Last year, I posted on my Instagram stories about comments about a celebrity who was expressing their grief publicly. The vitriol and harassment showed a distinct lack of empathy and society’s discomfort with displays of emotion and grief. In some parts of society, we’ve learned to treat grief like it’s a disease and a source of shame. In fact, because of our discomfort, we might cross the street to avoid dealing with someone who’s grieving. Or, yes, criticise or judge them for talking about something publicly instead of showing empathy. Throw in that the internet lacks a filter and desensitises us to other people’s humanness, and it’s easy to see how we can contribute to another person’s misery.

Someone replied that they couldn’t extend any sympathy or empathy to this person because they don’t like them. Similarly, I’ve heard a number of people say that they find it difficult to empathise with Meghan Markle’s difficulties. It’s like Boo frickin hoo, you’re wealthy and you married into the royal family. Suck it up! These are not ‘real’ problems. Who cares if you experienced racism or your mental health suffered?

So here’s the thing: If we can only empathise with people we like, or who are not living ‘the good life’, or who are basically ‘like us‘, that’s not empathy.

If our ability to empathise or treat or regard someone with a modicum of decency is only based on what we think we know or like about them, that’s bias and projection.

Somebody being likeable or in similar socioeconomic circumstances to us isn’t a pre-requisite for empathy and emotional intelligence. We don’t have to like somebody to recognise not just their position but that they have one. Telling ourselves that we can only humanise someone we like or pity for being similar is dehumanising.

And empathising with someone doesn’t mean that we agree with them or that we condone whatever they’ve done. We can still dislike them and have empathy. The two things can co-exist. It’s like in Gone Girl when Nick acknowledges how much it must suck to be Amy.
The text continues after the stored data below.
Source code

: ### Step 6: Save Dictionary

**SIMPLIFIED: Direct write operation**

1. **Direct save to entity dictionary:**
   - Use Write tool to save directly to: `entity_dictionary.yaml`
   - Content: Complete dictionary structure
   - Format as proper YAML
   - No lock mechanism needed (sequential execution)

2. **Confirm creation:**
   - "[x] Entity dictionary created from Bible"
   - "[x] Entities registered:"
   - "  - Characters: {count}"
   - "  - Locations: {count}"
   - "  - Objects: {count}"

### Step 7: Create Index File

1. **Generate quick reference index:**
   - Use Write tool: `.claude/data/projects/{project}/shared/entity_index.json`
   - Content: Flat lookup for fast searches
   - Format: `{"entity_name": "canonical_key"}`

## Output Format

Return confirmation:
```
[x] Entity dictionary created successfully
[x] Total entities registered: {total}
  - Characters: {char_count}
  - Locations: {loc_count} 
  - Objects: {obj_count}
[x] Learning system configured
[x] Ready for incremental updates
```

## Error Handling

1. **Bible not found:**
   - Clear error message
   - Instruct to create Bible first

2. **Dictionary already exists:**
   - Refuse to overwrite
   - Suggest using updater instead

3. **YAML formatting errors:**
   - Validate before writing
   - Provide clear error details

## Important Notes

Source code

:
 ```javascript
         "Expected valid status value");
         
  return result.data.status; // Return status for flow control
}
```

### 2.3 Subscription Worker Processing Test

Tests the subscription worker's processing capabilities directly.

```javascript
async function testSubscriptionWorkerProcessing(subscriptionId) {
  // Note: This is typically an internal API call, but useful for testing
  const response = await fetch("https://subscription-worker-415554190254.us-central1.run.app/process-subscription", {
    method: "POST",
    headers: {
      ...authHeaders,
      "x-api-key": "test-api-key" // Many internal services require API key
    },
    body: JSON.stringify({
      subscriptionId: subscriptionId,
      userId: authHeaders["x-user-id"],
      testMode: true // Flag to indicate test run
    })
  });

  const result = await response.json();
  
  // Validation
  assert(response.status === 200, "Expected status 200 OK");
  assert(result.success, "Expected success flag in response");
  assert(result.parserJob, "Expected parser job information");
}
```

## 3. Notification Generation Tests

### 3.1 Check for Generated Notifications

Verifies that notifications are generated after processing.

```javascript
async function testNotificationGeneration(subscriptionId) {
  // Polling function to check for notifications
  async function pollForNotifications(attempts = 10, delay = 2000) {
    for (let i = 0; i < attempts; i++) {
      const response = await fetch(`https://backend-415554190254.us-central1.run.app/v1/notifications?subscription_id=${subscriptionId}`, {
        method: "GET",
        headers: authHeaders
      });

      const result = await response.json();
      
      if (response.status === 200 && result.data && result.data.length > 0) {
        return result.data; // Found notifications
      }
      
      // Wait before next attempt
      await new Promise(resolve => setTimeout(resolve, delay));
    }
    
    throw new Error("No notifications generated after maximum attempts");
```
Even if we don’t have personal experience of someone’s specific pain or dilemma, we’ve all experienced loss. We’ve all experienced rejection and felt wounded to the core by something. We’ve all struggled. Even if we haven’t experienced a mental health crisis, we know someone who has. Hell, there’s a distinct possibility that we will in the future.

Sure, we can tell ourselves that life would be a helluva lot easier if we were rich or beautiful or famous or whatever. But even the people we envy struggle with the things we do. And that gets on our last nerve because it flies in the face of the stories we tell us about how life ‘works’.

We don’t have to like or agree with someone in order to practise empathy. And do you know what else this means? Even though we’d prefer that our younger self had not been and done certain things, we can offer them empathy too.